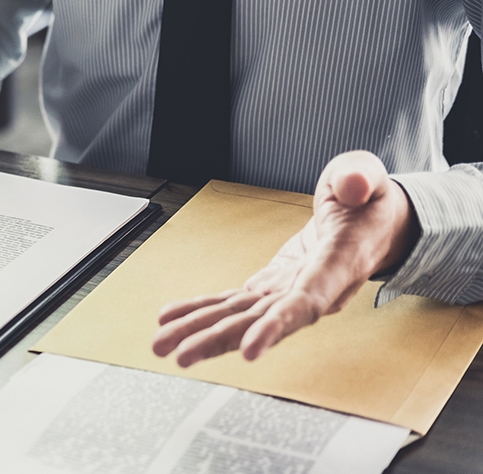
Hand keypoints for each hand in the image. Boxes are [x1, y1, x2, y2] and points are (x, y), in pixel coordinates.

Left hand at [151, 151, 418, 367]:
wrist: (369, 224)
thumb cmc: (368, 202)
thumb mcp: (367, 177)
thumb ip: (359, 178)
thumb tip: (350, 186)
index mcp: (338, 265)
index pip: (306, 302)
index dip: (277, 327)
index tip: (250, 350)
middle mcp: (311, 290)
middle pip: (261, 321)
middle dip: (219, 338)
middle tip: (180, 354)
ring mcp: (287, 292)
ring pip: (240, 318)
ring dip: (200, 332)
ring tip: (162, 345)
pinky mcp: (270, 288)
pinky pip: (232, 303)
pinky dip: (200, 310)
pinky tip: (171, 319)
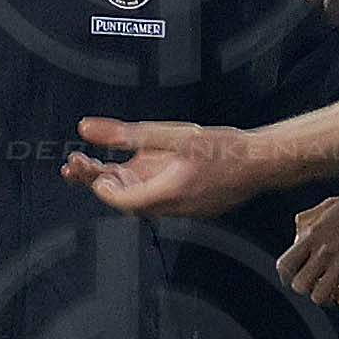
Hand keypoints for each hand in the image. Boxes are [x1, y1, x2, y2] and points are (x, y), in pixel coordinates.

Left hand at [63, 117, 265, 219]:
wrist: (262, 163)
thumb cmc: (224, 148)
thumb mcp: (172, 135)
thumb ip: (126, 134)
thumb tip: (87, 129)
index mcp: (163, 194)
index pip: (115, 197)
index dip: (94, 182)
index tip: (80, 164)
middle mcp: (169, 207)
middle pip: (123, 199)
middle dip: (97, 179)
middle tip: (76, 163)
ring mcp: (180, 209)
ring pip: (138, 199)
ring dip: (116, 181)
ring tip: (94, 164)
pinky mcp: (188, 204)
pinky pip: (155, 197)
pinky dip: (138, 183)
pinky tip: (132, 168)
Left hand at [280, 186, 338, 305]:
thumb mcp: (330, 205)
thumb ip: (308, 219)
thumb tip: (296, 236)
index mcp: (314, 233)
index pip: (285, 265)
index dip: (287, 277)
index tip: (296, 279)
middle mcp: (326, 250)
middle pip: (300, 286)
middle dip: (308, 288)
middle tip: (320, 283)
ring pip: (320, 297)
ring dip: (328, 297)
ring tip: (337, 288)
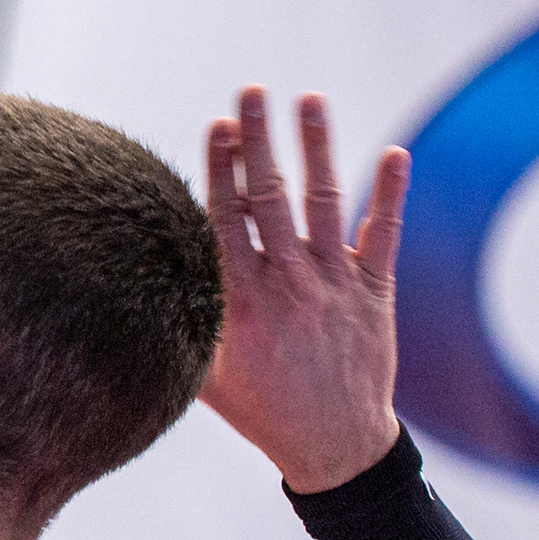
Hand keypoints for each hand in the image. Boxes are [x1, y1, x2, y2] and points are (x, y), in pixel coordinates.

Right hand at [199, 87, 404, 493]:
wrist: (336, 448)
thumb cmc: (261, 409)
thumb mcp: (205, 372)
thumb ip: (185, 320)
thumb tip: (144, 280)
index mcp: (243, 301)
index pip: (228, 218)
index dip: (222, 168)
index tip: (218, 125)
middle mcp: (291, 284)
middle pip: (272, 196)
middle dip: (261, 140)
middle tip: (253, 92)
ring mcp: (336, 284)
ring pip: (325, 202)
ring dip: (317, 147)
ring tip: (309, 100)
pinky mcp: (374, 291)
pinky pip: (382, 235)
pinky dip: (389, 193)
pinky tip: (394, 154)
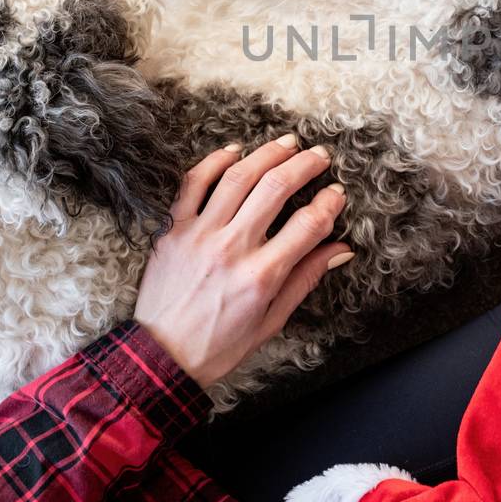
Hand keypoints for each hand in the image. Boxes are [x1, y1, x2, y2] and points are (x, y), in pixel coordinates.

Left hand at [134, 136, 350, 387]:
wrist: (161, 357)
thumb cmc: (219, 345)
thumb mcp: (272, 320)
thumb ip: (305, 279)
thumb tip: (340, 250)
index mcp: (261, 276)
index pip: (308, 224)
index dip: (329, 203)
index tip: (337, 193)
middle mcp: (231, 248)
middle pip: (275, 188)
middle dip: (305, 165)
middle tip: (320, 156)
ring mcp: (199, 234)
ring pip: (238, 177)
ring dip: (267, 154)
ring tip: (288, 144)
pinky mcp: (173, 229)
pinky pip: (193, 183)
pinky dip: (215, 161)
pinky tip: (235, 151)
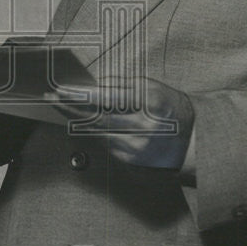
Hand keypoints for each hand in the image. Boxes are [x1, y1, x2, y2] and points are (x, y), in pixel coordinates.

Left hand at [46, 77, 193, 168]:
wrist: (194, 142)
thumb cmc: (172, 109)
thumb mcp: (154, 88)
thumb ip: (123, 84)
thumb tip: (93, 83)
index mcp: (149, 103)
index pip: (105, 99)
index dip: (80, 95)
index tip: (62, 90)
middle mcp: (142, 128)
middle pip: (95, 117)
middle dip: (70, 107)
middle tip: (52, 97)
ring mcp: (136, 148)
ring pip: (96, 132)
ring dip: (77, 119)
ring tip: (62, 106)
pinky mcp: (131, 161)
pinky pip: (104, 144)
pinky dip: (93, 132)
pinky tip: (83, 123)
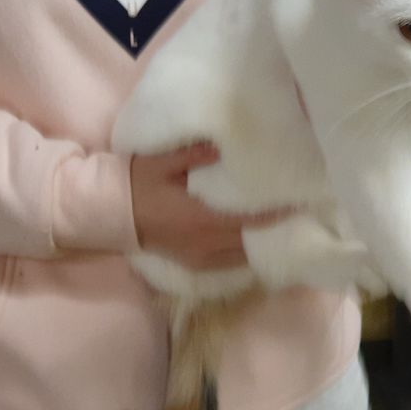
::::
# TASK PROMPT
When you reach the line containing "ring tip: (337, 288)" in the entries above, begin restating word for word, and stop once the line containing "pinky tip: (394, 154)" has been given. Omit the pictures.

# RESULT OF THE EXERCISE
ring tip: (337, 288)
Hand keypoints for each hand in the image. Boxes are [x1, y1, x2, y2] and points are (x, y), in pixel coordinates.

Right hand at [199, 87, 404, 493]:
wrist: (336, 448)
thumb cmc: (261, 409)
thumb mcp: (205, 372)
thumb ip: (185, 320)
thumb tip: (144, 280)
index mcp: (243, 301)
index pip: (228, 218)
index dip: (222, 168)
index tip: (218, 125)
middle mcp: (291, 284)
middle pip: (272, 196)
middle dip: (261, 140)
middle tip: (253, 92)
ring mcp: (336, 284)
ring pip: (325, 202)
ring dip: (317, 147)
ring tip: (309, 100)
pinky mcp: (374, 291)
pinky pip: (382, 235)
pinky dip: (389, 193)
pinky tip: (394, 154)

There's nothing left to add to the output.